With the release of my Big Scary Goal to the world, my list of things to do has grown exponentially, so I planned to do just a short post this week so I could begin to work on the next step of the dream. Well, unfortunately things didn't go quite the way I thought. I hit a wall, I reached the edge, I have fallen down with one of the most common ailments a multi-passionate person suffers.
I'm overwhelmingly confused.
Having the realisation of what my crazy purpose in life is, and designing my BSG, has me pumped for action, but now over-stimulated to distraction. I have so much to do, I don't know where to start.
I'm a multi-passionate mutant, fuelled with a million ideas on how to fulfill my big scary goal, but my overactive creativity is not matched by the time I have available to me, or the number of hands I need to achieve it. Which ends with my brain coming to an almighty grinding halt.
I go into survival mode.
Despite the big long lists of things I want to do, I just can't do anything. Everything I begin, feels mediocre, or just not hitting the mark. The BSG has me inspired, but paralysed.
Down time increases, real life takes over, and the energy for passion begins to slowly diminish with overwhelm and frustration. It's going to take one hell of a drug to cure me of this mutation.
My deep 'Reason Why?'
I reach for the final life line.
I've been multi-passionate my whole life, although only correctly diagnosed in the last 18 months, I'm very familiar with the symptoms I'm prone to display.
Mood-swings brought on by frustration, changing mind syndrome, and the most debilitating one: complete overwhelm from dreaming big.

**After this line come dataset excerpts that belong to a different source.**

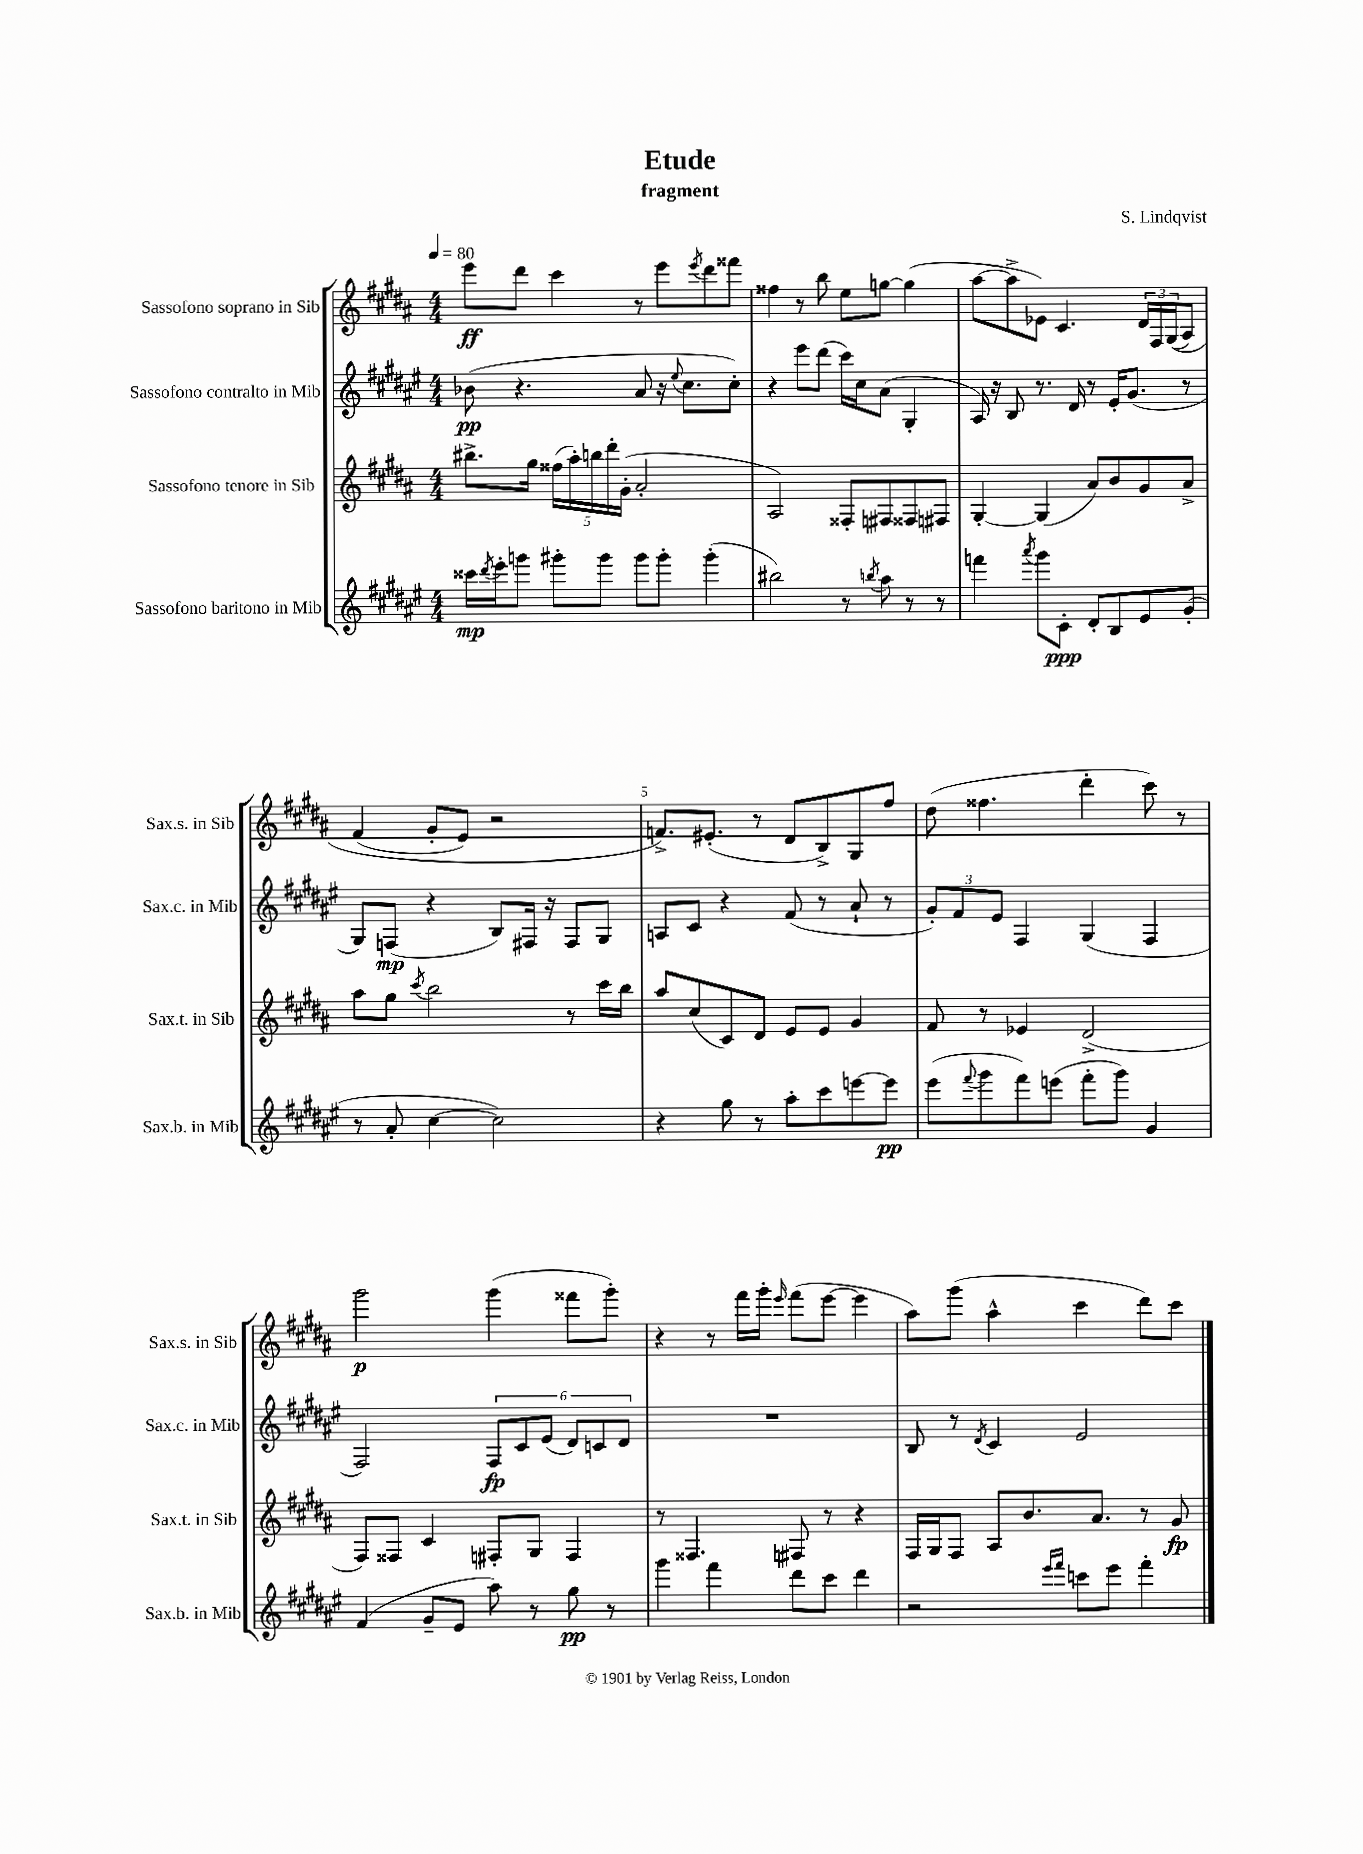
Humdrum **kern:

**kern	**dynam	**kern	**dynam	**kern	**dynam	**kern	**dynam
*part4	*part4	*part3	*part3	*part2	*part2	*part1	*part1
*staff4	*staff4	*staff3	*staff3	*staff2	*staff2	*staff1	*staff1
*I"Sassofono baritono in Mib	*	*I"Sassofono tenore in Sib	*	*I"Sassofono contralto in Mib	*	*I"Sassofono soprano in Sib	*
*I'Sax.b. in Mib	*	*I'Sax.t. in Sib	*	*I'Sax.c. in Mib	*	*I'Sax.s. in Sib	*
*clefG2	*	*clefG2	*	*clefG2	*	*clefG2	*
*k[f#c#g#d#a#e#]	*	*k[f#c#g#d#a#]	*	*k[f#c#g#d#a#e#]	*	*k[f#c#g#d#a#]	*
*M4/4	*	*M4/4	*	*M4/4	*	*M4/4	*
*MM80	*	*MM80	*	*MM80	*	*MM80	*
=1	=1	=1	=1	=1	=1	=1	=1
16ccc##X\LL	mp	8.bb#X^\L	.	(8b-X\	pp	8eee\L	ff
8qddd#/	.	.	.	.	.	.	.
16eee#'\J	.	.	.	.	.	.	.
8gggn\J	.	.	.	4.r	.	8ddd#\J	.
.	.	16gg#\Jk	.	.	.	.	.
8ggg#X'\L	.	(20ff##X\LL	.	.	.	4ccc#\	.
.	.	20aa#'\)	.	.	.	.	.
.	.	20bbn\	.	.	.	.	.
8ggg#\J	.	.	.	.	.	.	.
.	.	20ddd#'\	.	.	.	.	.
.	.	(20g#'\JJ	.	.	.	.	.
8ggg#\L	.	2a#'/	.	8a#/	.	8r	.
8ggg#'\J	.	.	.	16r	.	8eee\L	.
.	.	.	.	8qqee#/	.	.	.
.	.	.	.	8.cc#\L	.	.	.
.	.	.	.	.	.	8qeee/	.
(4ggg#'\	.	.	.	.	.	8ddd#\	.
.	.	.	.	8cc#'\J)	.	8fff##X\J	.
=2	=2	=2	=2	=2	=2	=2	=2
2bb#X\)	.	2A#/)	.	4r	.	4ff##X\	.
.	.	.	.	8eee#\L	.	8r	.
.	.	.	.	(8ddd#\J	.	8bb\	.
8r	.	8F##X'/L	.	16ccc#\LL)	.	8ee\L	.
.	.	.	.	16cc#\J	.	.	.
8qbbn/	.	.	.	.	.	.	.
8aa#\	.	8F#X/	.	(8a#\J	.	[8ggn\J	.
8r	.	8F##X/	.	4G#'/	.	(4gg\]	.
8r	.	8F#X/J	.	.	.	.	.
=3	=3	=3	=3	=3	=3	=3	=3
4fffn\	.	[4G#'/	.	16A#/)	.	[8aa#\L	.
.	.	.	.	16r	.	.	.
.	.	.	.	8B/	.	8aa#^\]	.
8qaaa#/	.	.	.	.	.	.	.
8ggg#\L	.	(4G#/]	.	8.r	.	8e-X\J)	.
8c#'\J	ppp	.	.	.	.	4.c#/	.
.	.	.	.	16d#/	.	.	.
8d#'/L	.	8a#/L)	.	8r	.	.	.
8B/	.	8b/	.	16e#'/KL	.	.	.
.	.	.	.	(8.g#/J	.	.	.
8e#/	.	8g#/	.	.	.	24d#/LL	.
.	.	.	.	.	.	24F#/	.
.	.	.	.	.	.	((24G#/J	.
(8g#'/J	.	8a#^/J	.	8r	.	8A#/J)	.
!!LO:LB:g=z
=4	=4	=4	=4	=4	=4	=4	=4
8r	.	8aa#\L	.	8G#/L)	.	(4f#/	.
8a#'/	.	8gg#\J	.	(8Fn/J	mp	.	.
.	.	8qccc#/	.	.	.	.	.
[4cc#\	.	2bb\	.	4r	.	8g#'/L	.
.	.	.	.	.	.	8e/J)	.
2cc#\])	.	.	.	8B/L)	.	2r	.
.	.	.	.	16F#X/Jk	.	.	.
.	.	.	.	16r	.	.	.
.	.	8r	.	8F#/L	.	.	.
.	.	16ccc#\LL	.	8G#/J	.	.	.
.	.	16bb\JJ	.	.	.	.	.
=5	=5	=5	=5	=5	=5	=5	=5
4r	.	8aa#/L	.	8An/L	.	8.fn^/L)	.
.	.	(8cc#/	.	8c#/J	.	.	.
.	.	.	.	.	.	(8.e#X'/J	.
8gg#\	.	8c#/)	.	4r	.	.	.
8r	.	8d#/J	.	.	.	8r	.
8aa#'\L	.	8e/L	.	(8f#/	.	8d#/L	.
8ccc#\	.	8e/J	.	8r	.	8B^/)	.
[8eeen\	.	4g#/	.	8a#`/	.	8G#/	.
8eee\J]	pp	.	.	8r	.	8ff#/J	.
=6	=6	=6	=6	=6	=6	=6	=6
(8eee#\L	.	8f#/	.	12g#'/L)	.	(8dd#\	.
.	.	.	.	12f#/	.	.	.
8qqfff#/	.	.	.	.	.	.	.
8ggg#\	.	8r	.	.	.	4.ff##X\	.
.	.	.	.	12e#/J	.	.	.
8fff#\)	.	4e-X/	.	4F#/	.	.	.
(8eeen\J	.	.	.	.	.	.	.
8fff#'\L	.	(2d#^/	.	(4G#/	.	4ddd#'\	.
8ggg#\J)	.	.	.	.	.	.	.
4g#/	.	.	.	4F#/	.	8ccc#\)	.
.	.	.	.	.	.	8r	.
!!LO:LB:g=z
=7	=7	=7	=7	=7	=7	=7	=7
(4f#/	.	8F#/L)	.	2F#/)	.	2ggg#\	p
.	.	8F##X/J	.	.	.	.	.
8g#~/L	.	4c#/	.	.	.	.	.
8e#/J	.	.	.	.	.	.	.
8aa#\)	.	8F#X'/L	.	12F#/L	fp	(4ggg#\	.
.	.	.	.	12c#/	.	.	.
8r	.	8G#/J	.	.	.	.	.
.	.	.	.	(12e#/J	.	.	.
8gg#\	pp	4F#/	.	12d#/L)	.	8fff##X\L	.
.	.	.	.	12cn/	.	.	.
8r	.	.	.	.	.	8ggg#'\J)	.
.	.	.	.	12d#/J	.	.	.
=8	=8	=8	=8	=8	=8	=8	=8
4ggg#\	.	8r	.	1r	.	4r	.
.	.	4.F##X/	.	.	.	.	.
4fff#\	.	.	.	.	.	8r	.
.	.	.	.	.	.	16fff#\LL	.
.	.	.	.	.	.	16ggg#'\JJ	.
.	.	.	.	.	.	16qqeee/	.
8ddd#\L	.	8F#X/	.	.	.	(8fff#\L	.
8ccc#\J	.	8r	.	.	.	[8eee\J	.
4ddd#\	.	4r	.	.	.	4eee\]	.
=9	=9	=9	=9	=9	=9	=9	=9
2r	.	16F#/LL	.	8B/	.	8aa#\L)	.
.	.	16G#/J	.	.	.	.	.
.	.	8F#/J	.	8r	.	(8ggg#\J	.
.	.	.	.	8qd#/	.	.	.
.	.	8A#/L	.	4c#/	.	4aa#^^\	.
.	.	8.b/	.	.	.	.	.
16qqeee#/LL	.	.	.	.	.	.	.
16qqfff#/JJ	.	.	.	.	.	.	.
8cccn\L	.	.	.	2e#/	.	4ccc#\	.
.	.	8.a#/J	.	.	.	.	.
8eee#\J	.	.	.	.	.	.	.
4fff#'\	.	8r	.	.	.	8ddd#\L)	.
.	.	8g#/	fp	.	.	8ccc#\J	.
==	==	==	==	==	==	==	==
*-	*-	*-	*-	*-	*-	*-	*-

I know that when I hit this point there is only one remedy that will bring me back to being my naturally fun and motivated self: It's time to have one full day reabsorbing the best vitamin shot money can't buy: my deep 'REASON WHY'.

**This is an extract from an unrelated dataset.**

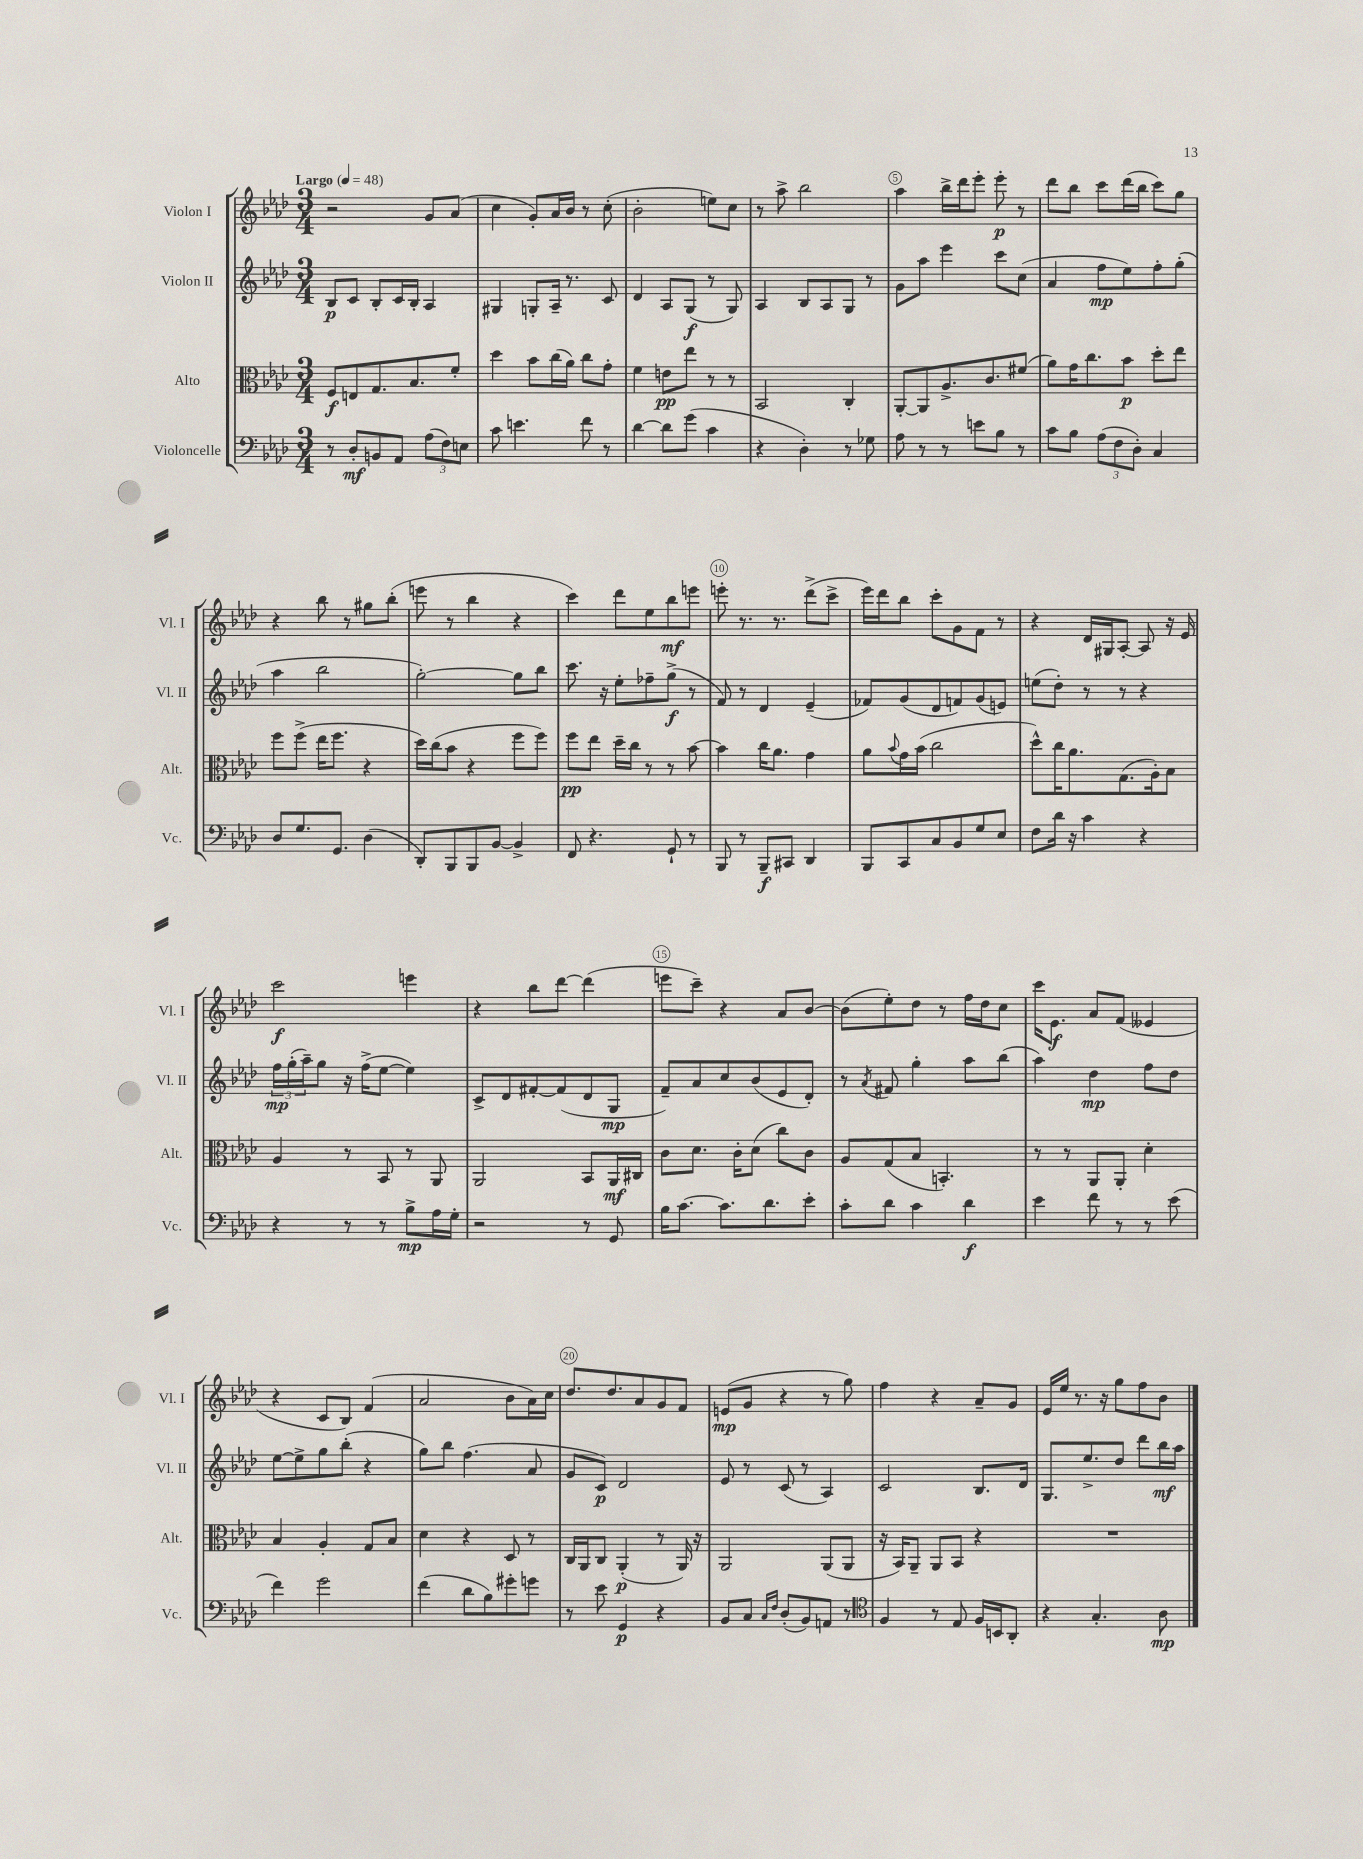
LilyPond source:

It was time to reconnect with the pure love and motivation behind my BSG, and not focus on the physical aspects and to-do lists that make it up.
Spending a few hours of every day this week journaling about WHY I began this journey in February, and what drives my passion really sparked in me the desire to push through the confusion and overwhelm, and refocus for the next part of this trip.
Without you, there's no BSG.
It's not uncommon that the curse of the multi-passionate hits right when you have the potential to make some of the biggest steps forward in life. We tend to over commit ourselves because we want to do everything - we love to do every thing...
But low and behold, we have only two hands, and we need to take care of them both, so that we don't suffer from our passion. The best way to do this is to have planned time to stop and reconnect with our deeper purpose - so that we stay on track for achieving our BSG for the right reasons.
Your Big Scary Goal maybe the physical manifestation of what you want to achieve - but YOU are the spirit of the BSG - it will not happen without you, your reason why, and your commitment to the cause.
ACTION POINT: Do you have regular time in your schedule for connecting with your deep reason why? Make time now, or put it in your diary for weekly or daily re-commitment to yourself and your BSG.
I've just redone my daily schedule based on a fantastic post on The Sparkline. I've learnt it is crucial to make time for all the things that need to be done when working toward a BSG - make a weekly plan for it - then just show up.